■ WHAT TO DO
The entire listing, reproduced exactly and stripped of images, is the expected output.

==*==

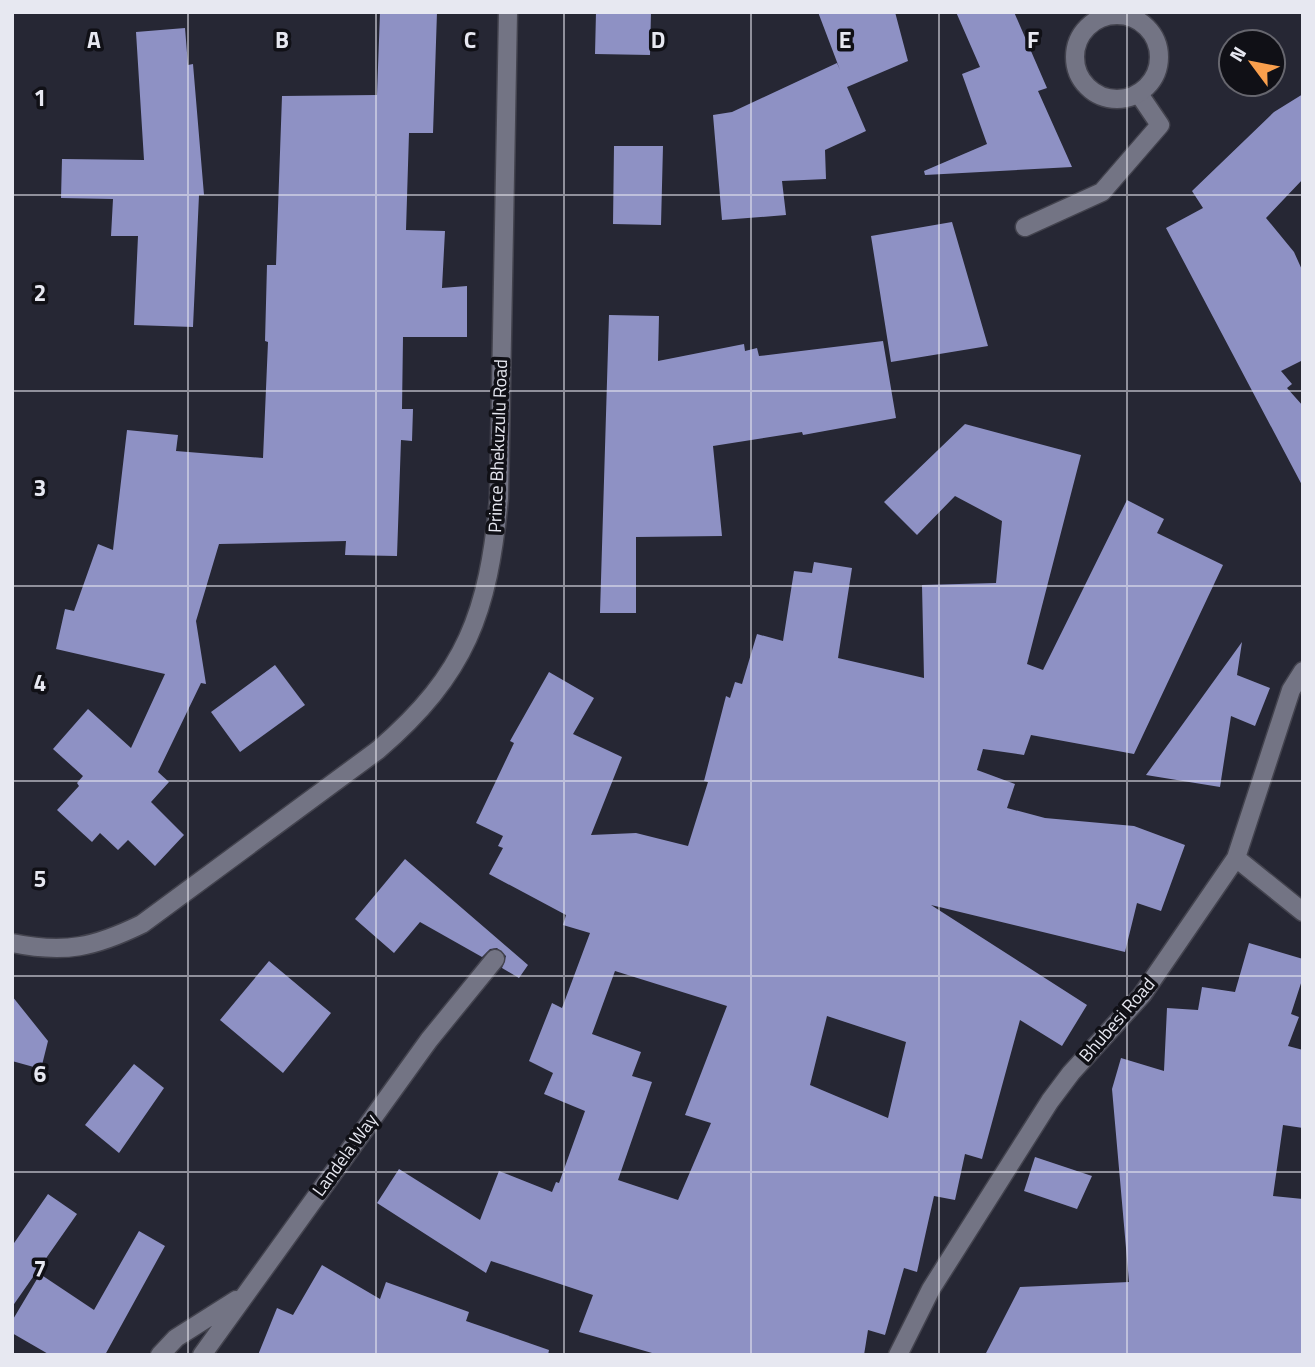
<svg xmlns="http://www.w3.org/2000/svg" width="1315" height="1367" viewBox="0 0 1315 1367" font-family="'Titillium Web',sans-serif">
	<rect width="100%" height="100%" fill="#262734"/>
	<path fill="#8e91c4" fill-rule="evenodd" d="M380 12H437L433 133H409L406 230 445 231 442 288 467 286V337H403L402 409H413L412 441 401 440 397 556 345 555 346 541 219 544 196 621 206 684 201 683 158 772 169 782 151 802 184 835 155 866 128 840 118 850 100 833 92 842 57 810 79 786 77 783 83 776 53 749 88 709 131 748 165 674 56 649 65 609 74 611 98 544 113 550 127 430 178 435 176 451 263 458 268 342 265 341 267 265H276L282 96 377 95Z
		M596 12H651L650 55 595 54Z
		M818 12H895L908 61 847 87 866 131 825 150 826 179 782 181 786 215 722 220 713 115 732 112 837 63 840 70Z
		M956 12H1014L1047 88 1038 91 1072 167 925 175 924 171 987 144 962 74 980 67Z
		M185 28 188 65 193 64 204 195H199L193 327 134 325 138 236H111L113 199 61 198 62 159 144 160 136 32Z
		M1303 94V179L1266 218 1294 252 1303 272V360L1281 371 1292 384 1287 388 1303 406V487L1166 228 1203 208 1192 191 1274 112Z
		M614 146H663L661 225 613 224Z
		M952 222 988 346 891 362 871 236Z
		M609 315 659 316 658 361 744 344 745 351 757 348 759 356 883 341 896 418 803 435 802 432 713 446 722 536 636 537V613H600Z
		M965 424 1081 455 1027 664 1043 670 1127 500 1164 519 1157 533 1223 565 1134 754 1031 735 1024 755 983 749 977 770 1015 784 1007 808 1045 818 1134 826 1185 845 1161 911 1137 903 1125 952 931 905 1087 1005 1062 1046 1020 1020 982 1159 965 1154 955 1200 934 1196 917 1272 904 1268 885 1335 868 1330 864 1355H659L579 1332 593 1295 491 1261 486 1273 377 1203 399 1169 480 1220 499 1171 552 1192 556 1182 559 1183 585 1111 544 1094 553 1073 529 1061 552 1003 562 1008 590 933 563 925 566 915 489 874 503 848 498 846 503 836 476 823 514 743 510 741 549 672 594 698 573 734 622 757 591 835 636 833 688 846 708 782 704 781 726 696 730 698 735 682 742 684 757 634 783 641 794 571 812 573 814 562 852 568 838 658 924 678 922 585 996 583 1002 521 955 496 917 535 884 502ZM615 971 727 1006 685 1115 711 1123 678 1200 618 1180 652 1082 632 1076 641 1052 592 1034ZM827 1016 906 1042 888 1118 810 1085Z
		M1242 642 1237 675 1270 688 1255 726 1231 716 1220 787 1146 775Z
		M275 665 305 705 240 752 211 712Z
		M405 859 528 965 519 978 502 968 506 956 497 948 490 949 482 957 420 922 394 953 355 919Z
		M1249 943 1303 959V977L1291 1014 1299 1017 1288 1046 1303 1050V1128L1283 1125 1273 1196 1303 1199V1355H985L1020 1287 1129 1282 1112 1089 1121 1058 1164 1071 1167 1008 1198 1010 1202 987 1235 992Z
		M269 961 331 1013 283 1073 220 1020Z
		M12 996 48 1041 41 1069 12 1061Z
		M134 1064 164 1088 119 1153 85 1125Z
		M1035 1157 1092 1176 1077 1209 1024 1191Z
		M48 1194 77 1214 12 1307V1246Z
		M139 1231 165 1246 105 1355H50L12 1333V1321L40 1274 94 1310Z
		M322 1265 380 1299 386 1282 469 1312 466 1321 549 1350 548 1355H258L277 1308 293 1315Z"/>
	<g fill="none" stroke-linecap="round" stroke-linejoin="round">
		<defs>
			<path id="service" d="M1025 227 1102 192 1160 125 1139 94"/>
			<path id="minor" d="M1075 57a42 42 0 1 1 84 0a42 42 0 1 1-84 0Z
				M1236 858 1303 912
				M12 943C65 954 95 947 142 924L378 750C467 673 488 613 499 498L508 12
				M160 1355 176 1338 236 1300
				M202 1355 429 1040 495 959
				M898 1355 931 1289 1050 1101 1071 1073 1142 995 1236 858 1291 690 1303 671"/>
		</defs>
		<use href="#service" stroke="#43434e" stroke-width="21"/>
		<use href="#minor" stroke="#43434e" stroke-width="21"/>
		<use href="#service" stroke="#737484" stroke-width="18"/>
		<use href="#minor" stroke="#737484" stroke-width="18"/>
	</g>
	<path fill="none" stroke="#e7e8f1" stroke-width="2" stroke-opacity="0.55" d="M188 12V1355M376 12V1355M564 12V1355M751 12V1355M939 12V1355M1127 12V1355M12 195H1303M12 391H1303M12 586H1303M12 781H1303M12 976H1303M12 1172H1303"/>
	<g text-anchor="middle" stroke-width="7" stroke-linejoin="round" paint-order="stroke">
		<g font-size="18" fill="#e7e8f1" stroke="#101016">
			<text transform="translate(498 446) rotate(-88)" y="6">Prince Bhekuzulu Road</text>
			<text transform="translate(1117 1020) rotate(-49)" y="6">Bhubesi Road</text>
			<text transform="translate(345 1155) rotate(-54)" y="6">Landela Way</text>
		</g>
	</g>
	<g font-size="23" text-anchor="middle" font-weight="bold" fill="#e7e8f1" stroke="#101016" stroke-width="7" stroke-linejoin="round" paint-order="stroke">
		<text x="94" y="48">A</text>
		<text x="282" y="48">B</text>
		<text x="470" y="48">C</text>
		<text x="658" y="48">D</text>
		<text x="845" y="48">E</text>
		<text x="1033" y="48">F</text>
		<text x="40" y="106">1</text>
		<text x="40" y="301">2</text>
		<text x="40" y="496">3</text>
		<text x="40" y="691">4</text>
		<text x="40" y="887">5</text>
		<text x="40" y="1082">6</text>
		<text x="40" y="1277">7</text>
	</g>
	<rect width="1315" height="1367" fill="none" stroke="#e7e8f1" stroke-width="28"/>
	<g transform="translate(1252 63) rotate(302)"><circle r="33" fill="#101016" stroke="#66666e" stroke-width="2"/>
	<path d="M0-5L12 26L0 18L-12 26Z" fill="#f99f4d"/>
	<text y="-10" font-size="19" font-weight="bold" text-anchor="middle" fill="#e7e8f1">N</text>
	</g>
</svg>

==*==

■ ANSWER AREA
<svg xmlns="http://www.w3.org/2000/svg" width="1315" height="1367" viewBox="0 0 1315 1367" font-family="'Titillium Web',sans-serif">
	<rect width="100%" height="100%" fill="#262734"/>
	<path fill="#8e91c4" fill-rule="evenodd" d="M380 12H437L433 133H409L406 230 445 231 442 288 467 286V337H403L402 409H413L412 441 401 440 397 556 345 555 346 541 219 544 196 621 206 684 201 683 158 772 169 782 151 802 184 835 155 866 128 840 118 850 100 833 92 842 57 810 79 786 77 783 83 776 53 749 88 709 131 748 165 674 56 649 65 609 74 611 98 544 113 550 127 430 178 435 176 451 263 458 268 342 265 341 267 265H276L282 96 377 95Z
		M596 12H651L650 55 595 54Z
		M818 12H895L908 61 847 87 866 131 825 150 826 179 782 181 786 215 722 220 713 115 732 112 837 63 840 70Z
		M956 12H1014L1047 88 1038 91 1072 167 925 175 924 171 987 144 962 74 980 67Z
		M185 28 188 65 193 64 204 195H199L193 327 134 325 138 236H111L113 199 61 198 62 159 144 160 136 32Z
		M1303 94V179L1266 218 1294 252 1303 272V360L1281 371 1292 384 1287 388 1303 406V487L1166 228 1203 208 1192 191 1274 112Z
		M614 146H663L661 225 613 224Z
		M952 222 988 346 891 362 871 236Z
		M609 315 659 316 658 361 744 344 745 351 757 348 759 356 883 341 896 418 803 435 802 432 713 446 722 536 636 537V613H600Z
		M965 424 1081 455 1027 664 1043 670 1127 500 1164 519 1157 533 1223 565 1134 754 1031 735 1024 755 983 749 977 770 1015 784 1007 808 1045 818 1134 826 1185 845 1161 911 1137 903 1125 952 931 905 1087 1005 1062 1046 1020 1020 982 1159 965 1154 955 1200 934 1196 917 1272 904 1268 885 1335 868 1330 864 1355H659L579 1332 593 1295 491 1261 486 1273 377 1203 399 1169 480 1220 499 1171 552 1192 556 1182 559 1183 585 1111 544 1094 553 1073 529 1061 552 1003 562 1008 590 933 563 925 566 915 489 874 503 848 498 846 503 836 476 823 514 743 510 741 549 672 594 698 573 734 622 757 591 835 636 833 688 846 708 782 704 781 726 696 730 698 735 682 742 684 757 634 783 641 794 571 812 573 814 562 852 568 838 658 924 678 922 585 996 583 1002 521 955 496 917 535 884 502ZM615 971 727 1006 685 1115 711 1123 678 1200 618 1180 652 1082 632 1076 641 1052 592 1034ZM827 1016 906 1042 888 1118 810 1085Z
		M1242 642 1237 675 1270 688 1255 726 1231 716 1220 787 1146 775Z
		M275 665 305 705 240 752 211 712Z
		M405 859 528 965 519 978 502 968 506 956 497 948 490 949 482 957 420 922 394 953 355 919Z
		M1249 943 1303 959V977L1291 1014 1299 1017 1288 1046 1303 1050V1128L1283 1125 1273 1196 1303 1199V1355H985L1020 1287 1129 1282 1112 1089 1121 1058 1164 1071 1167 1008 1198 1010 1202 987 1235 992Z
		M269 961 331 1013 283 1073 220 1020Z
		M12 996 48 1041 41 1069 12 1061Z
		M134 1064 164 1088 119 1153 85 1125Z
		M1035 1157 1092 1176 1077 1209 1024 1191Z
		M48 1194 77 1214 12 1307V1246Z
		M139 1231 165 1246 105 1355H50L12 1333V1321L40 1274 94 1310Z
		M322 1265 380 1299 386 1282 469 1312 466 1321 549 1350 548 1355H258L277 1308 293 1315Z"/>
	<g fill="none" stroke-linecap="round" stroke-linejoin="round">
		<defs>
			<path id="service" d="M1025 227 1102 192 1160 125 1139 94"/>
			<path id="minor" d="M1075 57a42 42 0 1 1 84 0a42 42 0 1 1-84 0Z
				M1236 858 1303 912
				M12 943C65 954 95 947 142 924L378 750C467 673 488 613 499 498L508 12
				M160 1355 176 1338 236 1300
				M202 1355 429 1040 495 959
				M898 1355 931 1289 1050 1101 1071 1073 1142 995 1236 858 1291 690 1303 671"/>
		</defs>
		<use href="#service" stroke="#43434e" stroke-width="21"/>
		<use href="#minor" stroke="#43434e" stroke-width="21"/>
		<use href="#service" stroke="#737484" stroke-width="18"/>
		<use href="#minor" stroke="#737484" stroke-width="18"/>
	</g>
	<path fill="none" stroke="#e7e8f1" stroke-width="2" stroke-opacity="0.55" d="M188 12V1355M376 12V1355M564 12V1355M751 12V1355M939 12V1355M1127 12V1355M12 195H1303M12 391H1303M12 586H1303M12 781H1303M12 976H1303M12 1172H1303"/>
	<g text-anchor="middle" stroke-width="7" stroke-linejoin="round" paint-order="stroke">
		<g font-size="18" fill="#e7e8f1" stroke="#101016">
			<text transform="translate(498 446) rotate(-88)" y="6">Prince Bhekuzulu Road</text>
			<text transform="translate(1117 1020) rotate(-49)" y="6">Bhubesi Road</text>
			<text transform="translate(345 1155) rotate(-54)" y="6">Landela Way</text>
		</g>
	</g>
	<g font-size="23" text-anchor="middle" font-weight="bold" fill="#e7e8f1" stroke="#101016" stroke-width="7" stroke-linejoin="round" paint-order="stroke">
		<text x="94" y="48">A</text>
		<text x="282" y="48">B</text>
		<text x="470" y="48">C</text>
		<text x="658" y="48">D</text>
		<text x="845" y="48">E</text>
		<text x="1033" y="48">F</text>
		<text x="40" y="106">1</text>
		<text x="40" y="301">2</text>
		<text x="40" y="496">3</text>
		<text x="40" y="691">4</text>
		<text x="40" y="887">5</text>
		<text x="40" y="1082">6</text>
		<text x="40" y="1277">7</text>
	</g>
	<rect width="1315" height="1367" fill="none" stroke="#e7e8f1" stroke-width="28"/>
	<g transform="translate(1252 63) rotate(302)"><circle r="33" fill="#101016" stroke="#66666e" stroke-width="2"/>
	<path d="M0-5L12 26L0 18L-12 26Z" fill="#f99f4d"/>
	<text y="-10" font-size="19" font-weight="bold" text-anchor="middle" fill="#e7e8f1">N</text>
	</g>
</svg>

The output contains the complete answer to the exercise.